Corona gibt den Börsen den Takt vor

Normalerweise stehen rund um die US-Präsidentenwahl an den Finanzmärkten die Wirtschaftspläne der Kandidaten im Fokus. Heuer nicht.
Robert Kleedorfer

Robert Kleedorfer

"It’s the economy, stupid“ – dieser Leitspruch aus dem Wahlkampf von Bill Clinton 1992 hat seitdem alle Präsidentschaftswahlen in den Vereinigten Staaten geprägt. Auch Amtsinhaber Donald Trump hat den Spruch verinnerlicht. Nicht zuletzt durch das weitere Aufblähen des gigantischen Berges an Staatsschulden hat er – verbunden mit Strafzöllen auf viele ausländische Waren sowie dem Aufkünden von Handelsabkommen – der US-Wirtschaft zu einem Höhenflug verholfen. Profitiert hat er zudem von einer weltweit boomenden Konjunktur.

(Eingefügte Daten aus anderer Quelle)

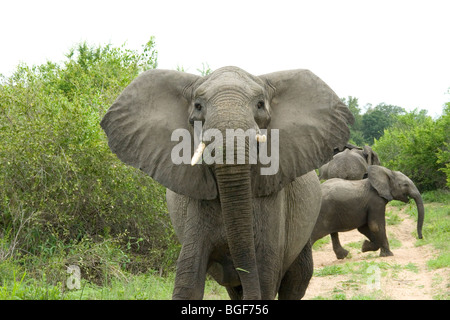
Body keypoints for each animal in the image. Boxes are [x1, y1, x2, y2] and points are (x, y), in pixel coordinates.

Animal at [100, 66, 354, 298]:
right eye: (198, 106)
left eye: (260, 104)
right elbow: (189, 279)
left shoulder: (273, 202)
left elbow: (265, 277)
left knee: (295, 282)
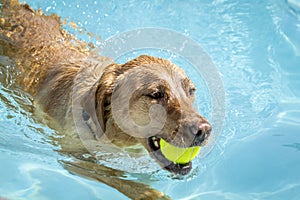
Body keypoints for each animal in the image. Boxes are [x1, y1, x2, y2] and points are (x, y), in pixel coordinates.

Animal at [0, 0, 211, 199]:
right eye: (156, 94)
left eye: (191, 91)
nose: (204, 130)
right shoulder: (74, 157)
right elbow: (113, 175)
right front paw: (149, 193)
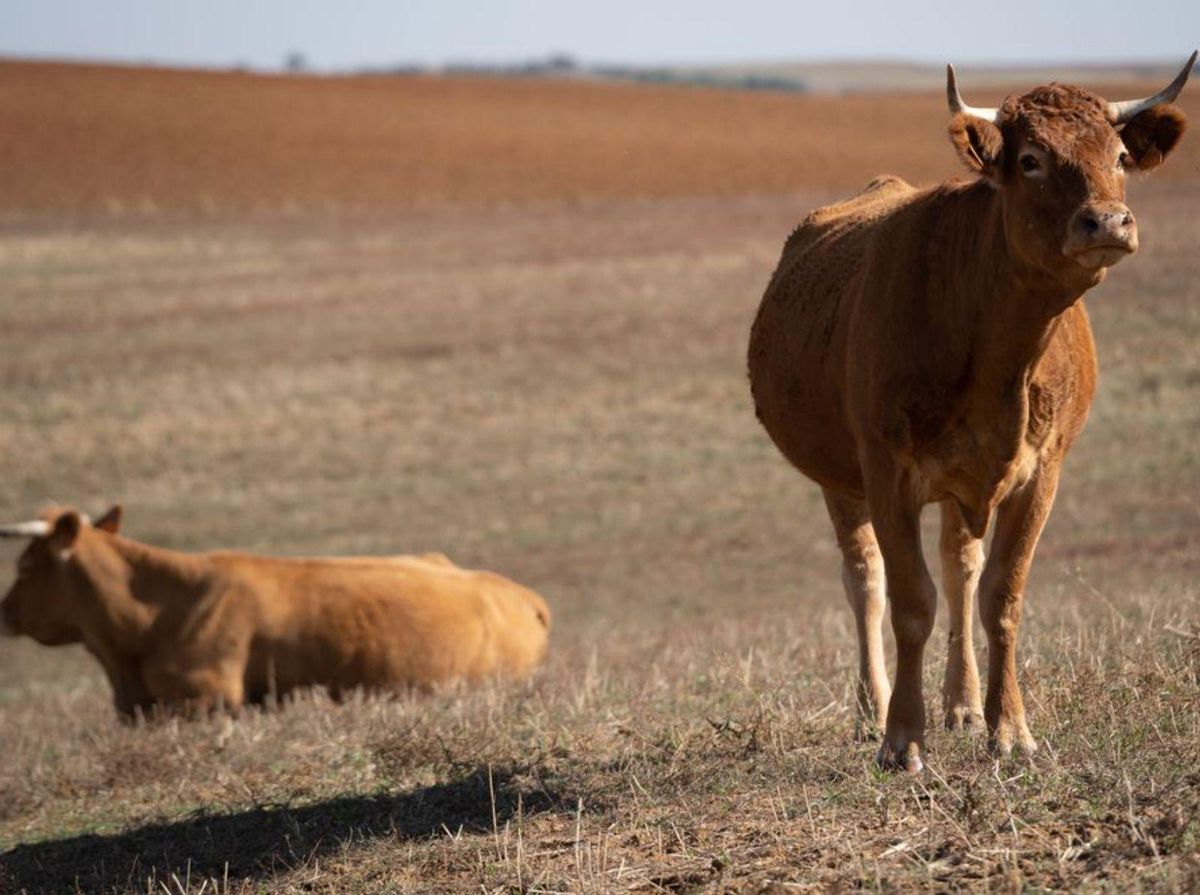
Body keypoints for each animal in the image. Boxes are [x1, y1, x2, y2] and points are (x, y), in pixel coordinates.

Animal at [748, 53, 1190, 767]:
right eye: (1032, 160)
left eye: (1120, 155)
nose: (1108, 222)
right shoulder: (886, 472)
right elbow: (910, 602)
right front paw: (902, 736)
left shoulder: (1041, 473)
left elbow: (999, 595)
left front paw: (1007, 727)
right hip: (840, 479)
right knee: (864, 580)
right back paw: (871, 710)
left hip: (962, 486)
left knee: (961, 570)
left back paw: (961, 703)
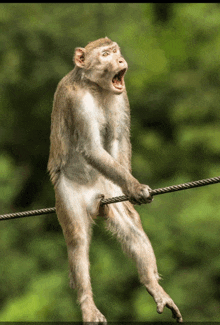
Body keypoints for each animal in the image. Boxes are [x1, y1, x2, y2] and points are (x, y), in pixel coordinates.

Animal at [47, 37, 182, 322]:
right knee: (77, 238)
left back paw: (153, 286)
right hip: (67, 194)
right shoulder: (77, 100)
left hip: (107, 189)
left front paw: (131, 187)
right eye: (106, 54)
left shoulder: (122, 96)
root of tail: (95, 200)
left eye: (116, 51)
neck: (95, 87)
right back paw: (88, 305)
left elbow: (119, 140)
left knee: (130, 226)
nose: (120, 60)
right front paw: (135, 186)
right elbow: (91, 148)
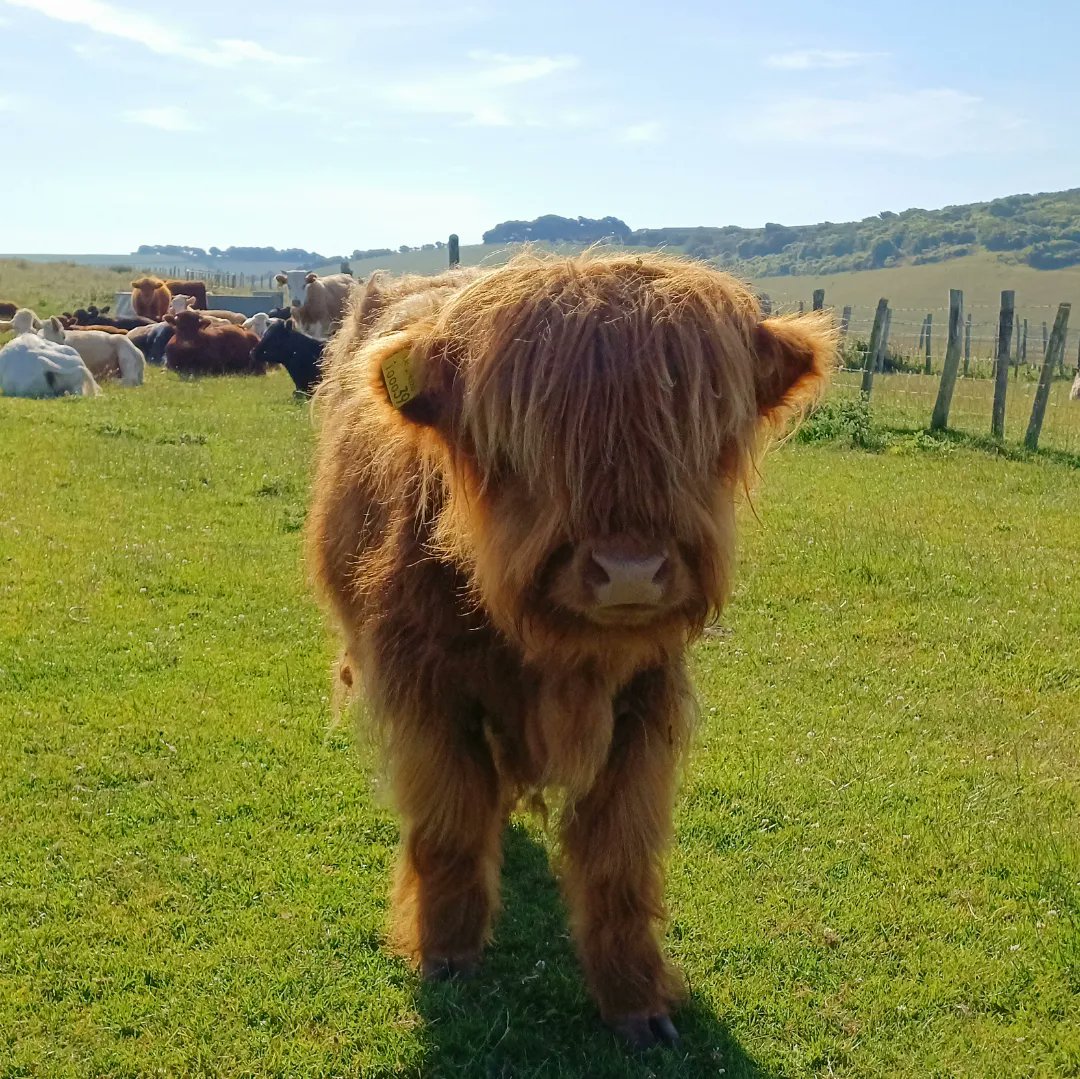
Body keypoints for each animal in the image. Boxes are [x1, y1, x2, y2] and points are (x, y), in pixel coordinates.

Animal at [304, 252, 836, 1050]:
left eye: (699, 433)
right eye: (526, 445)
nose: (630, 570)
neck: (561, 662)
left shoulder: (646, 705)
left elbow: (620, 858)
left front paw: (636, 1000)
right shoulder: (426, 691)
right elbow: (449, 821)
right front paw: (448, 954)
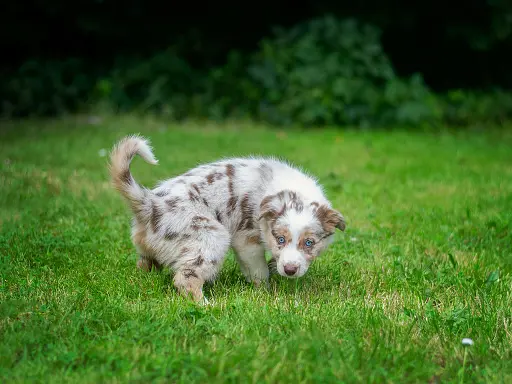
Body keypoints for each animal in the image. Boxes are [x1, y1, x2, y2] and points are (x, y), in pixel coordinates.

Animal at [109, 135, 346, 304]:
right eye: (280, 239)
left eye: (309, 243)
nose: (290, 270)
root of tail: (150, 202)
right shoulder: (246, 240)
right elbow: (258, 270)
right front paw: (266, 293)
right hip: (211, 237)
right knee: (186, 278)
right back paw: (207, 305)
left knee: (145, 264)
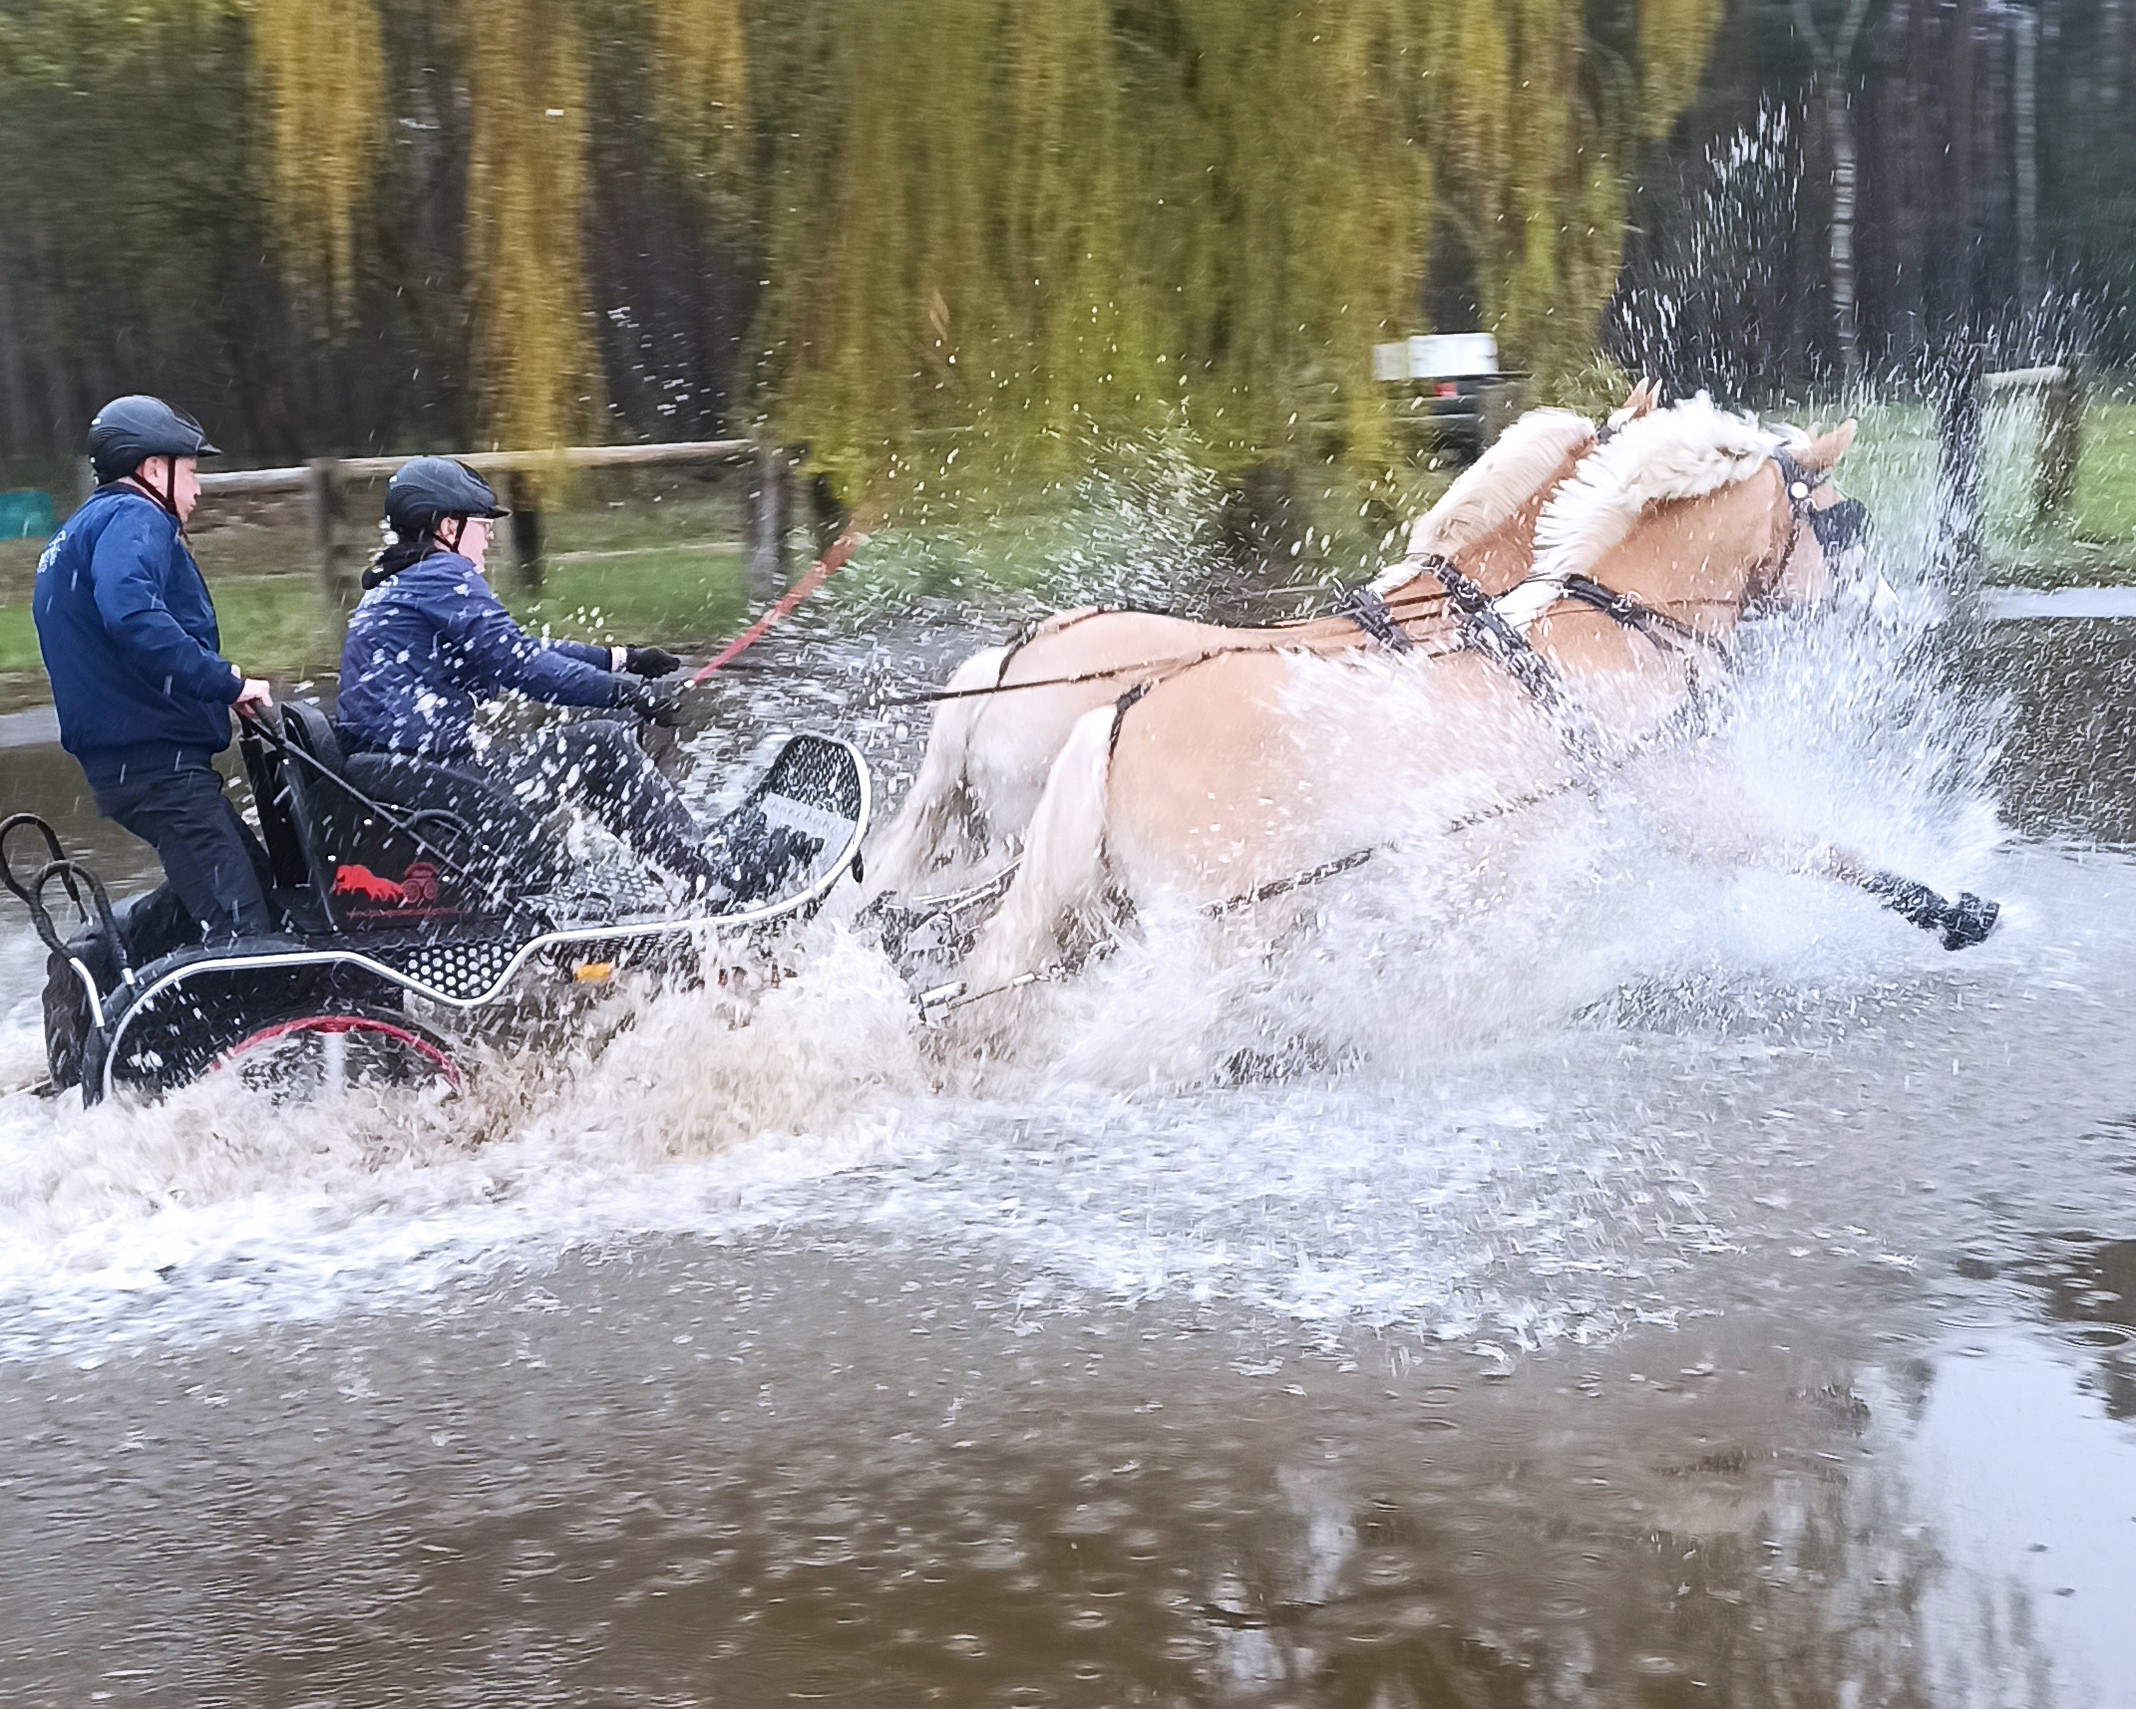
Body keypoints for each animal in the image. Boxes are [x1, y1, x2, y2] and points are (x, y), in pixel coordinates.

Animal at [944, 397, 1990, 1029]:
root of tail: (1112, 707)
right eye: (1845, 519)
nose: (1895, 612)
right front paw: (1958, 910)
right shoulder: (1689, 806)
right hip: (1216, 921)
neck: (1606, 628)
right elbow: (1821, 850)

Unterm Strich betrug in seiner Amtszeit das jährliche Wirtschaftswachstum 2,5 Prozent (unter Vorgänger Obama waren es 2,2 Prozent), die Arbeitslosigkeit war so tief wie seit 50 Jahren nicht mehr, die Steuerreform ließ den Amerikanern mehr Geld im Börsel. Und auch die Börsen boomten vor allem dank des großen Interesses an Technologieaktien. Es lief also alles für eine Wiederwahl Trumps.

Doch dann kam Corona. Seitdem wackelt die Wiederwahl gewaltig. Denn trotz großzügiger staatlicher Unterstützungen, etwa für Arbeitslose, könnte Trumps wirrer Corona-Kurs ihm zum Verhängnis werden. „It’s Corona, stupid!“, möchte wohl mancher Berater dem beratungsresistenten Präsidenten zuraunen.

Börsianer sehen das ähnlich. Nicht primär die Wirtschaftspläne der beiden Kandidaten zählen, sondern der weitere Verlauf der Pandemie. Die Zahl der Neuinfizierten gilt als wichtige Messlatte, wiewohl sie natürlich stark die Wirtschaft beeinflusst. Und da sieht es vielerorts abseits von Asien düster aus. Derzeit hat das Virus Europa erneut fest im Griff und auch die USA leiden nach wie vor. Solange es keinen Impfstoff gibt, bleibt die Lage an den Finanzmärkten volatil. Egal, wer nächster US-Präsident wird.